Further to this, the Commissioner for SARS did not raise the argument under s 58 of the Income Tax Act that Donations tax may be levied upon the part of a settlement which exceeds the value of the consideration received. Thus, if a Founder has no vested rights to the foreign trust monies as is claimed by FPT providers seeking to distinguish their structures from that considered by SARS in BCR 080, this would surely trigger donations tax on the basis of an inadequate consideration.
It follows that any carte blanche reliance on the Welch case in the context of FPTs is misplaced.
THISTLE JUDGMENT REVISITED – REMISSION OF PENALTIES
In our previous newsletter 7.2022 dated 15 November 2022, we commented on the SCA judgment that the conduit principle does not apply to pyramid trust structures. Another interesting aspect of the judgment pertained to the remission of Understatement Penalties (USP).
SARS had imposed a penalty of 50% under the table in s 223(1) of the Tax Administration Act 28 of 2011 (TAA) on the basis that there was ‘No reasonable grounds for “tax position” taken’. Section 223(3)(b) of the Tax Administration act (TAA) provides that SARS must remit a penalty imposed for a substantial understatement if the taxpayer obtained an opinion from an independent registered tax practitioner, before the tax return was due, with full disclosure of the facts, which confirmed that the taxpayer’s position is more likely than not to be upheld in court.
Another situation when an USP is not imposed by SARS is under Section 222(1) of the TAA, being ‘a bona fide inadvertent error’. SARS Guide to Understatement Penalties adopts a strict and narrow approach to a bona fide inadvertent error as meaning an involuntary mistake, as distinct from a deliberate cause of action.
The Thistle Trust had relied on a legal opinion which had been obtained by another member of the Zenprop Group.
In the judgment the court stated the following:
‘[29] SARS initially adopted the position that, in the light of the legal opinion, it should be concluded that the Thistle Trust had consciously and deliberately adopted the position it took when it elected to distribute the amounts of the capital gains as it did. However, during the argument before us, counsel for SARS conceded, correctly, that the understatement by the Thistle Trust was a bona fide and inadvertent error as it had believed that s 25B was applicable to its case. Though the Thistle Trust erred, it did so in good faith and acted unintentionally. In the circumstances, it was conceded that SARS was not entitled to levy the understatement penalty.’

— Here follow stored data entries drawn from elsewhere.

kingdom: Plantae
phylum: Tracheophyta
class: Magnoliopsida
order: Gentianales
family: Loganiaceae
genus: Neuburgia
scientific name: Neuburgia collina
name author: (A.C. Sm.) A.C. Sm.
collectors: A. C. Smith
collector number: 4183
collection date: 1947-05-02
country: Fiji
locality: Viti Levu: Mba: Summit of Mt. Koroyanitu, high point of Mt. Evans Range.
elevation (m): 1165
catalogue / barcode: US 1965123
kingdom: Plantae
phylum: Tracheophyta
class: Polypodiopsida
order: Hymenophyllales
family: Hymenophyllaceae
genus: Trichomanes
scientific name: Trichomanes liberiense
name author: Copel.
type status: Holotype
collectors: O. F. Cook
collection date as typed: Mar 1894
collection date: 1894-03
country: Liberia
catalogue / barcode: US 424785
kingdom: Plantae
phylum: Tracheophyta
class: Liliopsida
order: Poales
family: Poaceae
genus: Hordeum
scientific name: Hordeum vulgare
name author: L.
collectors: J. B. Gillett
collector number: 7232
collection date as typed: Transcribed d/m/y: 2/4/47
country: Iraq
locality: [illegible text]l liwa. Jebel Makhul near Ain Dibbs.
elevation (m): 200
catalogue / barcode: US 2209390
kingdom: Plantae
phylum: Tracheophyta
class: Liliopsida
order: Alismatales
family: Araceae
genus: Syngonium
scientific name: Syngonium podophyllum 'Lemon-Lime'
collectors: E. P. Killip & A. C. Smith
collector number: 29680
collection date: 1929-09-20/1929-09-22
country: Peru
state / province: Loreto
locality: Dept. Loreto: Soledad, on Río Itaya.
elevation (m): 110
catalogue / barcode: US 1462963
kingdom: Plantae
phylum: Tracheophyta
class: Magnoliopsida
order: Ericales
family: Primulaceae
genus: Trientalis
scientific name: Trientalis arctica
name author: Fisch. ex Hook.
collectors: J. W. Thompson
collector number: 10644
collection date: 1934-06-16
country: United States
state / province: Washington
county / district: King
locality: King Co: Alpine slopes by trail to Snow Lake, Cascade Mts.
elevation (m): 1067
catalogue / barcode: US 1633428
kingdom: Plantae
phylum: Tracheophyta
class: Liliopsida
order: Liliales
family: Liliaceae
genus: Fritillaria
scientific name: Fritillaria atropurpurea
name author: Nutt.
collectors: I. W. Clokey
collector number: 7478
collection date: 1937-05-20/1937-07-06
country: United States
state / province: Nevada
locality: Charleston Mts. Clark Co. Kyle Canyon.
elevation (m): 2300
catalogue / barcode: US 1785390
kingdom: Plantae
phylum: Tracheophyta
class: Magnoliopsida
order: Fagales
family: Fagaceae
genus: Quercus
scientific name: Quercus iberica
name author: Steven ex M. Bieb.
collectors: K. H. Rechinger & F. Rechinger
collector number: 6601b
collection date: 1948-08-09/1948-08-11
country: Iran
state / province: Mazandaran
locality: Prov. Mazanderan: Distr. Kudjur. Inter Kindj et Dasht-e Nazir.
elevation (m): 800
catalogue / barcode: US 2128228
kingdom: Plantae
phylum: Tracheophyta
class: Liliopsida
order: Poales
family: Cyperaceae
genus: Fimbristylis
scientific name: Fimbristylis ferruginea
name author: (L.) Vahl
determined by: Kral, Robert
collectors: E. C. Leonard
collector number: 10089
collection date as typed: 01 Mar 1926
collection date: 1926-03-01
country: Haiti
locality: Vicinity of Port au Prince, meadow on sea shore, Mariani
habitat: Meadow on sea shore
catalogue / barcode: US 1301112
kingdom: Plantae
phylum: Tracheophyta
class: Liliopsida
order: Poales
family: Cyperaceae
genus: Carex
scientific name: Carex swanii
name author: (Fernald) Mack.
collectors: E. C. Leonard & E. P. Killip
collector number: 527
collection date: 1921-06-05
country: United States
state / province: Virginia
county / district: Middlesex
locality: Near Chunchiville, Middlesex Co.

It might be accepted that the taxpayer acted in good faith and made an error of interpretation. But the court’s conclusion that reliance on the legal opinion was ‘inadvertent’ is going to be a hard pill for SARS to swallow. The SARS position on distributions through multiple discretionary trusts was clearly set out in the Comprehensive Guide to Capital Gains Tax, and the taxpayer must have taken a conscious decision to take a different view. It would have made more sense for the court to consider the opinion under s 223(3), assuming it was obtained from an independent registered tax practitioner before the returns were submitted. Alternatively, the court should have considered whether the taxpayer had reasonable grounds for the tax position taken. Given that the taxpayer had succeeded in the tax court, this may well have been the case. It would have been helpful if the court had explained why it considered the error in interpretation to be inadvertent. In the result, it is going to be difficult in future for SARS to impose understatement penalties when taxpayers have relied on professional advice, including from senior counsel who are not registered tax practitioners.